It's hard to forget young Richard Gere, with his ridiculous burgundy sunglasses, his jacket thrown over his shoulder, walking down the street wearing pants so tight you could see everything.
Even 42 years later, his film, American Gigolo, still has sex appeal. How could it not? He was a handsome brunette with the perfect profile and a cocky attitude--his swagger, his refusal to be owned or even loved; it was intriguing, and the film didn't shy away from open displays of sexuality. There was phone sex, real sex, and nude pillow talk.
Gere played that camera like a fiddle. Now there's a new gigolo in town, played by Jon Bernthal in a remake television series with the same name, and while we don't mind looking, there's a lot more to it than sex appeal.
What is American Gigolo About?
Originally American Gigolo was the profile of a cocky male escort who specializes in older women. He'd take them out on the town, pretend to be their chauffeur or bellhop, then ease them into bed. As the film progresses, he finds out that he's being framed for a murder that he didn't commit.
This new show changes the timeline. It begins with Jon Bernthal, who plays Julian Kaye, freaking out in an interrogation room. Detective Sunday (Rosie O'Donnell) is trying to convince him to confess, but he can't remember killing anyone. Fifteen years later, he's a convict, exercising in his prison cell.
Sunday shows up, apologizes, and tells him that he's a free man. DNA evidence led them to the real killer. Like the original film, this story is about getting to know Julian, but it delves much deeper, giving us a glimpse of a world the viewers might not be familiar with.
The Show Is Focused on Something Else
The 1980 film showed us that men could be sexual objects just like women. They could spend their time picking out the perfect outfit and preen, and women would love every second of it. It was somewhat revolutionary, and it caught on right away.
Fans obsessed over Richard Gere, the scar on his back, his hair, his features, and his curves. The costumes were designed by Giorgio Armani, and it was the first time an actor was allowed to show full frontal nudity in a Hollywood production. Gere went on to star in the award-winning romantic comedy, Pretty Woman, and American Gigolo was largely responsible for that success.
In 2022, we don't need to be reminded that men can be sexual objects. Hollywood has gone from flashing nude women to focusing more on the male physique. Jon Bernthal is sexualized using the female eye. They show off his arms, his butt, and his back. His hair falls over his forehead, and he has a way of moving that could make you shiver. But the focus has shifted. Instead of proving that man can be a sexual object, we're shown what it's like when they're treated as one.
American Gigolo Has A Fresh Take on Male Sexuality
Like its predecessor, 'American Gigolo' brings us a new perspective we don't often see in film. We talk a lot about what it's like for sex workers, the trade, the danger, the mental illness and addiction that often permeates that world. We're perfectly aware of how brutal it can be, how men take women, groom them, and sell them. We know that sex work is a risk. There's all sorts of violence and cruelty, often intertwined with the act itself. Women disappear. They end up getting hooked on drugs by pimps who want to make them dependent. Sometimes they're held against their will, and many of them enter the the trade when they're young. But every single time this subject comes up, we talk about women. We don't talk about men. We act like it doesn't happen to men or that it's different for men. Most of us aren't even aware of what these things do to the male psyche. We think that women suffer more when they go through that.

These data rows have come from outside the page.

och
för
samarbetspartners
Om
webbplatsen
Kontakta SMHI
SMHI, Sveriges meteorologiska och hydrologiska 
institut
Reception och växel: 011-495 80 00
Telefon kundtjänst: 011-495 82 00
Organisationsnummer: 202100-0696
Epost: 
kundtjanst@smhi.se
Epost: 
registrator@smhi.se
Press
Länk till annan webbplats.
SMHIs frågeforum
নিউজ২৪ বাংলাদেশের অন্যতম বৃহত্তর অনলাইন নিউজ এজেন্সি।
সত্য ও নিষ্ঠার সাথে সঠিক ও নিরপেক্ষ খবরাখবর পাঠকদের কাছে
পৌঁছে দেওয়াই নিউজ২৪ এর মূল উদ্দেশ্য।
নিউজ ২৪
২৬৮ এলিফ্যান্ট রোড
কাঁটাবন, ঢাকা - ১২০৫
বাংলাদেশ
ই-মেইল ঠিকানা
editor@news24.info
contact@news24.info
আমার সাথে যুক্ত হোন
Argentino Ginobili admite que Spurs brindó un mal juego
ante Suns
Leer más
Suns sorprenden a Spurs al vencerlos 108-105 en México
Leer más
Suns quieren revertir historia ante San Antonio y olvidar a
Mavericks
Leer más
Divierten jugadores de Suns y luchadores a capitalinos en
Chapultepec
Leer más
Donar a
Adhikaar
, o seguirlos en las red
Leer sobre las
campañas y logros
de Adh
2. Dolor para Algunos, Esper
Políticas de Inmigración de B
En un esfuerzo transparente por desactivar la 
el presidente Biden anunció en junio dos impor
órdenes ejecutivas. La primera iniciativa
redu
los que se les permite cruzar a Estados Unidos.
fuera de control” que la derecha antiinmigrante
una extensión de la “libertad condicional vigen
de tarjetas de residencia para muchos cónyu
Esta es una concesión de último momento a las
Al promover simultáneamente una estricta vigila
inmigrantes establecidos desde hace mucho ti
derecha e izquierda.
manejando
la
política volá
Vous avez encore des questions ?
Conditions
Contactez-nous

American Gigolo Puts Male Sex Work in the Proper Context
We often see gigolos as the luckiest men in the world, spending their time doing what they love best. They get to have as many women as they want, a ton of money, nice clothes, and cool cars. But we're wrong. In the TV series, Julian Kaye is sold, beholden to an abusive pimp, beaten, exploited, and forced into dangerous situations. It proves that men experience all of the same mental anguish that women go through, the subjugation, and the humiliation. There's a sickening feeling Julian gets--they portray it so well. It's trippy, frightful, and anxious--pure dread. He'll stop moving and stare off into the distance, and that energy will just waft off the screen. We see that shown on film with women all the time, how it burns itself into their psyche, making them want to shriek. 'American Gigolo' shows us that men can feel that too, and it's time we recognized that.
American Gigolo Could Set a New Trend
In the past five years, society has evolved quite a bit when it comes to our perspective on sexuality. We're starting to get to a place where we can understand what victims go through, their pain, and how they deserve to be treated. But again, that movement has mostly been confined to women. Men are shoved aside. They stay quiet. They don't talk about it, partially because they know they'll be mistreated. Most people have no idea what they go through, and it's not something we talk about often. 'American Gigolo' could change that. With a compelling plot, attractive characters, and a distinctive style, it's starting to catch on. Soon, people will begin to talk about the themes in the show and the male experience--something society desperately needs to address. We can't keep shoving victims aside and demeaning what they go through. We owe it to them to help people understand.
Perhaps society is ready to listen to this message. It's not hard. It's not a stretch. There's no significant opposition to it. All it would require is a simple shift in perspective. We can make that happen, and 'American Gigolo' could help.